----- Records to process

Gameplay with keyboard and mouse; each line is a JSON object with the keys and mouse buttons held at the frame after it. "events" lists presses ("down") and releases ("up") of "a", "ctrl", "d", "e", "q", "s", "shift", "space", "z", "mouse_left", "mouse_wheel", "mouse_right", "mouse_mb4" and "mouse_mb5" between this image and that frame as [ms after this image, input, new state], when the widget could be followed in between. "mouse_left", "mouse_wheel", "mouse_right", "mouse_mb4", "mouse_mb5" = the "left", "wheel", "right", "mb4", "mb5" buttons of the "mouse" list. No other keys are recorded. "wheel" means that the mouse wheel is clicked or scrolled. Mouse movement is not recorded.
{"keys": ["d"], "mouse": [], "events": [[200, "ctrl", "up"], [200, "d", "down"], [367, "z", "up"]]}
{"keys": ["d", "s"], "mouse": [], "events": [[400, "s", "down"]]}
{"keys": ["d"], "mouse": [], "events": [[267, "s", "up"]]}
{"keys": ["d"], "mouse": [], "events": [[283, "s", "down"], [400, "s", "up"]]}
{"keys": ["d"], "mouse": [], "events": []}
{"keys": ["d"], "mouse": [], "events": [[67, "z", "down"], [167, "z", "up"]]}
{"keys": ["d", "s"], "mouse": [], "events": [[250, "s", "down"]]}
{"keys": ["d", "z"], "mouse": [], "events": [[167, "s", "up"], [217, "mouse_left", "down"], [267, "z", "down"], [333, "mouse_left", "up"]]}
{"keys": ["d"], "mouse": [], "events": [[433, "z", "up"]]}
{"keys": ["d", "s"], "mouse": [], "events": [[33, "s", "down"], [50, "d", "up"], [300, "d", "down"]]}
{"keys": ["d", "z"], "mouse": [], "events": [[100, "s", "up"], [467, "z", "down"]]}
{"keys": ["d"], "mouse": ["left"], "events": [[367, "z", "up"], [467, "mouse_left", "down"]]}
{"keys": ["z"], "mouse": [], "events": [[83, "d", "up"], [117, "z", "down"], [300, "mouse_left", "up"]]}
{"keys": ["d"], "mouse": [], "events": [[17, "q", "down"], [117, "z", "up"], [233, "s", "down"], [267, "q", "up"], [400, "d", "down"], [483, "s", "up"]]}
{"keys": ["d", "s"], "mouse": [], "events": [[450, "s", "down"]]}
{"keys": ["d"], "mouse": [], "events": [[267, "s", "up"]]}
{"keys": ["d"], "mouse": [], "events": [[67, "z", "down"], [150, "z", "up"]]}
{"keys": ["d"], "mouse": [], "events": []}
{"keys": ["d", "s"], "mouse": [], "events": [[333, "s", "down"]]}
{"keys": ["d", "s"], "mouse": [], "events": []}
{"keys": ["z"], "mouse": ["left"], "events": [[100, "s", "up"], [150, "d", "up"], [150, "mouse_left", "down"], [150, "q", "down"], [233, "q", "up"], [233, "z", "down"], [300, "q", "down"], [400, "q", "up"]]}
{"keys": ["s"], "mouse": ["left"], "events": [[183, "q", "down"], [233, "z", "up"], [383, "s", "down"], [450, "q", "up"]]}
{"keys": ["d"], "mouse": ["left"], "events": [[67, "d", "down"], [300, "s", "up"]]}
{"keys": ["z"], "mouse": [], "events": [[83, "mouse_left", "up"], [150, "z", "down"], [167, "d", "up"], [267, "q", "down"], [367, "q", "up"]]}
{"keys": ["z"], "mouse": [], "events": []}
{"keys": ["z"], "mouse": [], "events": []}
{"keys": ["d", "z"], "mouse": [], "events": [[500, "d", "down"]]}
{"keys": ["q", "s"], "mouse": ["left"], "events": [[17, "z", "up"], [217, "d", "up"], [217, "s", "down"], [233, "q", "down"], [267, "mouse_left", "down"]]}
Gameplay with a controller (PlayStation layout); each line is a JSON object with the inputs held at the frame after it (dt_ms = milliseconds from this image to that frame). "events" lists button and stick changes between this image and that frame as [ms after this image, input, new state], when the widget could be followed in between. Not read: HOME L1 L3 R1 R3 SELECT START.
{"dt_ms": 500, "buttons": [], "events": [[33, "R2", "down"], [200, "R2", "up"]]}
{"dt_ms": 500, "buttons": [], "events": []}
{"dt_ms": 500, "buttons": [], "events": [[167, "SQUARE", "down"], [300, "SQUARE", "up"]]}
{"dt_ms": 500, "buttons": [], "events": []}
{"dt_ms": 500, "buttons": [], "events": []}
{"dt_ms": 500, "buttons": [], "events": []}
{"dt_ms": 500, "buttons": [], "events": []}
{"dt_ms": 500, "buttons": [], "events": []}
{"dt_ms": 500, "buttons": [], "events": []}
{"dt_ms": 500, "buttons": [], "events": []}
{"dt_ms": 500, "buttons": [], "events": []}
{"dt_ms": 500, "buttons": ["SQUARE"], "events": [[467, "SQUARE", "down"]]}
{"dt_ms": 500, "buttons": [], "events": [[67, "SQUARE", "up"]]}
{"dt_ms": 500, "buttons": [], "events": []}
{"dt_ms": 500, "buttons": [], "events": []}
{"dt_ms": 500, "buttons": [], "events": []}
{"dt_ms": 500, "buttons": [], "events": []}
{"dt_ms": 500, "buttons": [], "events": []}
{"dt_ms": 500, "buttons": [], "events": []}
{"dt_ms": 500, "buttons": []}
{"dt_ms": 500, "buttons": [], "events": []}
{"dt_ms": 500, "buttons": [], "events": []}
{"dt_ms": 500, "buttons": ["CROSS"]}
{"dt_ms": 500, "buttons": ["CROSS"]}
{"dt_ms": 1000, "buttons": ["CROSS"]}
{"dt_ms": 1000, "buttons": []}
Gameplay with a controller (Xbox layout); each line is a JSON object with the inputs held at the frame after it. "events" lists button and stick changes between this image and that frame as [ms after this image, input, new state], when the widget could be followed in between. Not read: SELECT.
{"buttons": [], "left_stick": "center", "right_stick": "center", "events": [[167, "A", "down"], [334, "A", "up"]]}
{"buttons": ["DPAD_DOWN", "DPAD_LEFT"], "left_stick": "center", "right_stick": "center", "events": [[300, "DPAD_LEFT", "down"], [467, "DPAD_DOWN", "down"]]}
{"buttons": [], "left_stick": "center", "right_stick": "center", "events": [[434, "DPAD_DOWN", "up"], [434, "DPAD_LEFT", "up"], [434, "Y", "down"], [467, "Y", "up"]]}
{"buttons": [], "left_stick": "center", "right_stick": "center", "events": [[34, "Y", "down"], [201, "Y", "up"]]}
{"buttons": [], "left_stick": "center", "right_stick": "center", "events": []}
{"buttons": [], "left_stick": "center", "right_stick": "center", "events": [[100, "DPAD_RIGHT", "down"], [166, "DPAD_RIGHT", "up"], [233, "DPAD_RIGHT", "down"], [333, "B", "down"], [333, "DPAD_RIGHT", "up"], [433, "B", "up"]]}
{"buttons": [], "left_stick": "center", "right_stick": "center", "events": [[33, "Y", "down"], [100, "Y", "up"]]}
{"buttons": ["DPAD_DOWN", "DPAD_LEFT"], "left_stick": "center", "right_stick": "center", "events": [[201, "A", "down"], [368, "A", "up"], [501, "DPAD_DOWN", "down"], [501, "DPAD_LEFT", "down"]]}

----------

**Assignment:**
What's wanted here is every record, retyped exactly as shown above.

**Answer:**
Gameplay with keyboard and mouse; each line is a JSON object with the keys and mouse buttons held at the frame after it. "events" lists presses ("down") and releases ("up") of "a", "ctrl", "d", "e", "q", "s", "shift", "space", "z", "mouse_left", "mouse_wheel", "mouse_right", "mouse_mb4" and "mouse_mb5" between this image and that frame as [ms after this image, input, new state], when the widget could be followed in between. "mouse_left", "mouse_wheel", "mouse_right", "mouse_mb4", "mouse_mb5" = the "left", "wheel", "right", "mb4", "mb5" buttons of the "mouse" list. No other keys are recorded. "wheel" means that the mouse wheel is clicked or scrolled. Mouse movement is not recorded.
{"keys": ["d"], "mouse": [], "events": [[200, "ctrl", "up"], [200, "d", "down"], [367, "z", "up"]]}
{"keys": ["d", "s"], "mouse": [], "events": [[400, "s", "down"]]}
{"keys": ["d"], "mouse": [], "events": [[267, "s", "up"]]}
{"keys": ["d"], "mouse": [], "events": [[283, "s", "down"], [400, "s", "up"]]}
{"keys": ["d"], "mouse": [], "events": []}
{"keys": ["d"], "mouse": [], "events": [[67, "z", "down"], [167, "z", "up"]]}
{"keys": ["d", "s"], "mouse": [], "events": [[250, "s", "down"]]}
{"keys": ["d", "z"], "mouse": [], "events": [[167, "s", "up"], [217, "mouse_left", "down"], [267, "z", "down"], [333, "mouse_left", "up"]]}
{"keys": ["d"], "mouse": [], "events": [[433, "z", "up"]]}
{"keys": ["d", "s"], "mouse": [], "events": [[33, "s", "down"], [50, "d", "up"], [300, "d", "down"]]}
{"keys": ["d", "z"], "mouse": [], "events": [[100, "s", "up"], [467, "z", "down"]]}
{"keys": ["d"], "mouse": ["left"], "events": [[367, "z", "up"], [467, "mouse_left", "down"]]}
{"keys": ["z"], "mouse": [], "events": [[83, "d", "up"], [117, "z", "down"], [300, "mouse_left", "up"]]}
{"keys": ["d"], "mouse": [], "events": [[17, "q", "down"], [117, "z", "up"], [233, "s", "down"], [267, "q", "up"], [400, "d", "down"], [483, "s", "up"]]}
{"keys": ["d", "s"], "mouse": [], "events": [[450, "s", "down"]]}
{"keys": ["d"], "mouse": [], "events": [[267, "s", "up"]]}
{"keys": ["d"], "mouse": [], "events": [[67, "z", "down"], [150, "z", "up"]]}
{"keys": ["d"], "mouse": [], "events": []}
{"keys": ["d", "s"], "mouse": [], "events": [[333, "s", "down"]]}
{"keys": ["d", "s"], "mouse": [], "events": []}
{"keys": ["z"], "mouse": ["left"], "events": [[100, "s", "up"], [150, "d", "up"], [150, "mouse_left", "down"], [150, "q", "down"], [233, "q", "up"], [233, "z", "down"], [300, "q", "down"], [400, "q", "up"]]}
{"keys": ["s"], "mouse": ["left"], "events": [[183, "q", "down"], [233, "z", "up"], [383, "s", "down"], [450, "q", "up"]]}
{"keys": ["d"], "mouse": ["left"], "events": [[67, "d", "down"], [300, "s", "up"]]}
{"keys": ["z"], "mouse": [], "events": [[83, "mouse_left", "up"], [150, "z", "down"], [167, "d", "up"], [267, "q", "down"], [367, "q", "up"]]}
{"keys": ["z"], "mouse": [], "events": []}
{"keys": ["z"], "mouse": [], "events": []}
{"keys": ["d", "z"], "mouse": [], "events": [[500, "d", "down"]]}
{"keys": ["q", "s"], "mouse": ["left"], "events": [[17, "z", "up"], [217, "d", "up"], [217, "s", "down"], [233, "q", "down"], [267, "mouse_left", "down"]]}
Gameplay with a controller (PlayStation layout); each line is a JSON object with the inputs held at the frame after it (dt_ms = milliseconds from this image to that frame). "events" lists button and stick changes between this image and that frame as [ms after this image, input, new state], when the widget could be followed in between. Not read: HOME L1 L3 R1 R3 SELECT START.
{"dt_ms": 500, "buttons": [], "events": [[33, "R2", "down"], [200, "R2", "up"]]}
{"dt_ms": 500, "buttons": [], "events": []}
{"dt_ms": 500, "buttons": [], "events": [[167, "SQUARE", "down"], [300, "SQUARE", "up"]]}
{"dt_ms": 500, "buttons": [], "events": []}
{"dt_ms": 500, "buttons": [], "events": []}
{"dt_ms": 500, "buttons": [], "events": []}
{"dt_ms": 500, "buttons": [], "events": []}
{"dt_ms": 500, "buttons": [], "events": []}
{"dt_ms": 500, "buttons": [], "events": []}
{"dt_ms": 500, "buttons": [], "events": []}
{"dt_ms": 500, "buttons": [], "events": []}
{"dt_ms": 500, "buttons": ["SQUARE"], "events": [[467, "SQUARE", "down"]]}
{"dt_ms": 500, "buttons": [], "events": [[67, "SQUARE", "up"]]}
{"dt_ms": 500, "buttons": [], "events": []}
{"dt_ms": 500, "buttons": [], "events": []}
{"dt_ms": 500, "buttons": [], "events": []}
{"dt_ms": 500, "buttons": [], "events": []}
{"dt_ms": 500, "buttons": [], "events": []}
{"dt_ms": 500, "buttons": [], "events": []}
{"dt_ms": 500, "buttons": []}
{"dt_ms": 500, "buttons": [], "events": []}
{"dt_ms": 500, "buttons": [], "events": []}
{"dt_ms": 500, "buttons": ["CROSS"]}
{"dt_ms": 500, "buttons": ["CROSS"]}
{"dt_ms": 1000, "buttons": ["CROSS"]}
{"dt_ms": 1000, "buttons": []}
Gameplay with a controller (Xbox layout); each line is a JSON object with the inputs held at the frame after it. "events" lists button and stick changes between this image and that frame as [ms after this image, input, new state], when the widget could be followed in between. Not read: SELECT.
{"buttons": [], "left_stick": "center", "right_stick": "center", "events": [[167, "A", "down"], [334, "A", "up"]]}
{"buttons": ["DPAD_DOWN", "DPAD_LEFT"], "left_stick": "center", "right_stick": "center", "events": [[300, "DPAD_LEFT", "down"], [467, "DPAD_DOWN", "down"]]}
{"buttons": [], "left_stick": "center", "right_stick": "center", "events": [[434, "DPAD_DOWN", "up"], [434, "DPAD_LEFT", "up"], [434, "Y", "down"], [467, "Y", "up"]]}
{"buttons": [], "left_stick": "center", "right_stick": "center", "events": [[34, "Y", "down"], [201, "Y", "up"]]}
{"buttons": [], "left_stick": "center", "right_stick": "center", "events": []}
{"buttons": [], "left_stick": "center", "right_stick": "center", "events": [[100, "DPAD_RIGHT", "down"], [166, "DPAD_RIGHT", "up"], [233, "DPAD_RIGHT", "down"], [333, "B", "down"], [333, "DPAD_RIGHT", "up"], [433, "B", "up"]]}
{"buttons": [], "left_stick": "center", "right_stick": "center", "events": [[33, "Y", "down"], [100, "Y", "up"]]}
{"buttons": ["DPAD_DOWN", "DPAD_LEFT"], "left_stick": "center", "right_stick": "center", "events": [[201, "A", "down"], [368, "A", "up"], [501, "DPAD_DOWN", "down"], [501, "DPAD_LEFT", "down"]]}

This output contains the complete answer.